Giovanni Pico della Mirandola

Overlooking the sea

published on 2.07.2020

Humans have been linked to the coast for millennia, both to migrate, to transport goods, to live or to spend the summer. One of the earliest migratory routes of modern humans left Africa, traversing the Arabian peninsula, India, and the islands of SE Asia until reaching Australia some 50,000 years ago. These humans had discovered the technology of fishing with hooks, which allowed them to adapt to any aquatic ecosystem to feed, and the nautical technology that allowed them to cross the sea among Asia and Oceania islands. Navigation was thus invented some 30,000 years before the wheel.

The coastline is also very suitable for transport, since it took advantage of the force of the wind and avoided geographic features such as mountain ranges or rivers. Today, most of the transport of goods is still carried out by sea.

Finally, the coast is also the most populated area in the world and the most coveted to spend the summer. 70% of Humanity lives less than 500 km from the coast due to climatic reasons: the sea accumulates and releases temperature slowly, so it tempers the climate and favors milder winters and summers than in continental areas. Water also has 20 times more capacity than air to transport heat, that’s why we sweat, and we bathe to cool off.

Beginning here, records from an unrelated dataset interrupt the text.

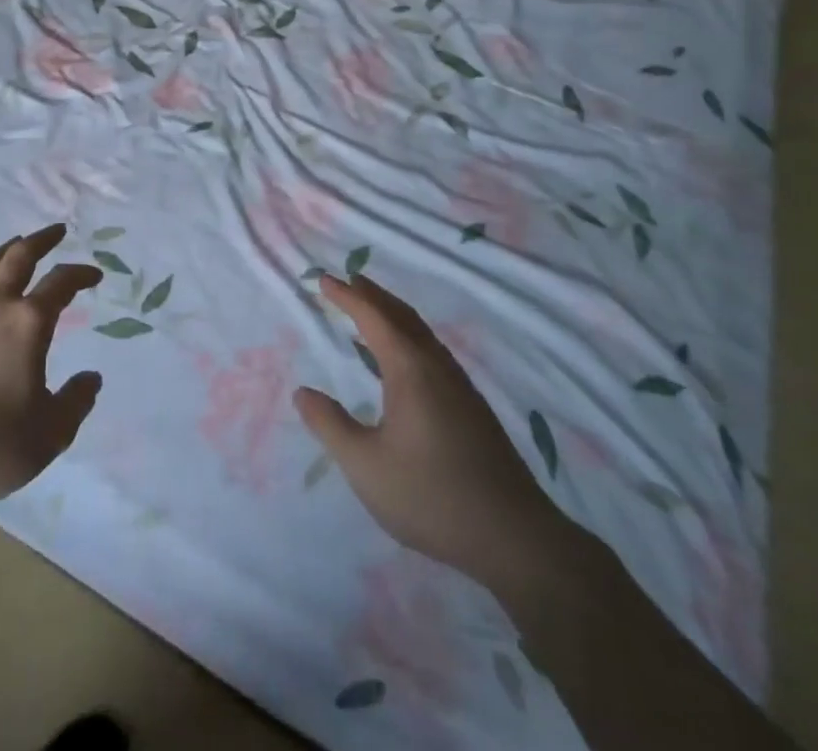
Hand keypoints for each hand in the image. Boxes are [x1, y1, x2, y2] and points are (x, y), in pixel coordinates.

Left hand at [0, 225, 103, 503]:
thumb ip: (77, 402)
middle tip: (56, 232)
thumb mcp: (50, 433)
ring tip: (16, 244)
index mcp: (29, 324)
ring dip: (5, 250)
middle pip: (19, 258)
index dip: (81, 274)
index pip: (61, 283)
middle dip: (41, 240)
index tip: (94, 275)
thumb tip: (92, 378)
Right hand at [294, 273, 576, 605]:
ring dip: (394, 314)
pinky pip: (434, 352)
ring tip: (373, 312)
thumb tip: (303, 393)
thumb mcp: (365, 465)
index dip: (347, 296)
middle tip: (348, 281)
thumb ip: (330, 426)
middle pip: (402, 316)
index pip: (373, 317)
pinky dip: (411, 337)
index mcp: (410, 370)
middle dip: (373, 295)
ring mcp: (461, 386)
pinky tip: (408, 360)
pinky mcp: (473, 408)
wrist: (513, 537)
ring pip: (422, 333)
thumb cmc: (430, 496)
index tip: (323, 279)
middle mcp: (437, 367)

However, one of the main threats from global warming is rising sea levels. If the continental ice (glaciers, Antarctica and Greenland) were to melt, the sea level would rise about 80 meters, which would be a cataclysm for Humanity. Climate models are not as catastrophic and estimate a rise for the year 2100 of between 0.7 and 7 meters. It may not seem like much, but it would force displacing hundreds of millions of people and we would lose millions of square kilometers of land. Our beloved sea views would change.